この練習の課題:
A: クラウド導入をめぐる対談で、JAWS-UGに多いと大谷さんが言っている人のタイプを全部挙げてください。
B: クラウド導入をめぐる対談を、最後の文のあとから続けて書いてください。

== 表示された文章

世の中を変えるには事業会社に優秀なエンジニアが必要
大谷:JAWS DAYS 2017のセッションでも議題に出たのですが、モード2頭の人がモード1の会社で苦労しているのはけっこう辛いかなと思っています。JAWS-UGでも、本業じゃないけど勉強会来ている人とか、クラウドやりたいのに会社は許してくれないという人が多くて、結局転職してしまう人もけっこういます。両者をうまく組み合わせるのに苦労している企業はけっこう多いと思うのですが、アドバイスありますでしょうか?
小野:会社のマネジメントや経営って、まさにそのためにあると思います。自然状態だとモード1だった会社がクラウド入れようとしても無理なので、組織や会社は変えられず、転職するといった人が出てくると思います。
でも、クラウド導入しないとまずいという危機感だけでもあれば、モード1に染まり切っていない若手の人を担当としてアサインしてみようとか、チームを作ってみると言ったマネジメントの施策や経営判断が出てくると思います。「クラウド時代はモード1だけではダメ」という考え方のフレームワークがある程度定着していけば、モード2を取り入れていこうと考える組織は増えてくるはずです。だから、大谷さんが言うほど「組織が変わらないなら転職だ!」みたいな人が絶望的になることもないと思うんですけどね。

====
== 提供された資料

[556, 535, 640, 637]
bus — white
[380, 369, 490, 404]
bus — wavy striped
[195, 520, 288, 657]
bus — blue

====

解答一覧:
A:
- 本業じゃないけど勉強会に来ている人
- クラウドをやりたいのに会社が許してくれないという人
- 結局転職してしまう人

B:
大谷:そういった人たちがけっこうな割合でクラスメソッドさんに流れているような気もするのですが、横田さんどうですかね。
横田:そんなことはないですよ(笑)。今われわれが重視しているのは、お客様にあたる事業会社側でビジョンをもって推進する人です。その人がいないと、われわれのようなクラウドインテグレーターがいても全然意味がない。だからモード2を経験した人を、モード1しかやっていないような事業会社に斡旋する。斡旋というと職業紹介みたいですが、いい会社ですよとご紹介します。実際、来週そういうイベントやります。
大谷:宣伝してもらって全然OKですよ。
横田:世の中変えるためには優秀なエンジニアが事業会社側に必要だと思っていて、そういった人がいれば、クラウドインテグレーターも活躍できると思い、ファーストリテイリングさんとクラスメソッドでイベントやります。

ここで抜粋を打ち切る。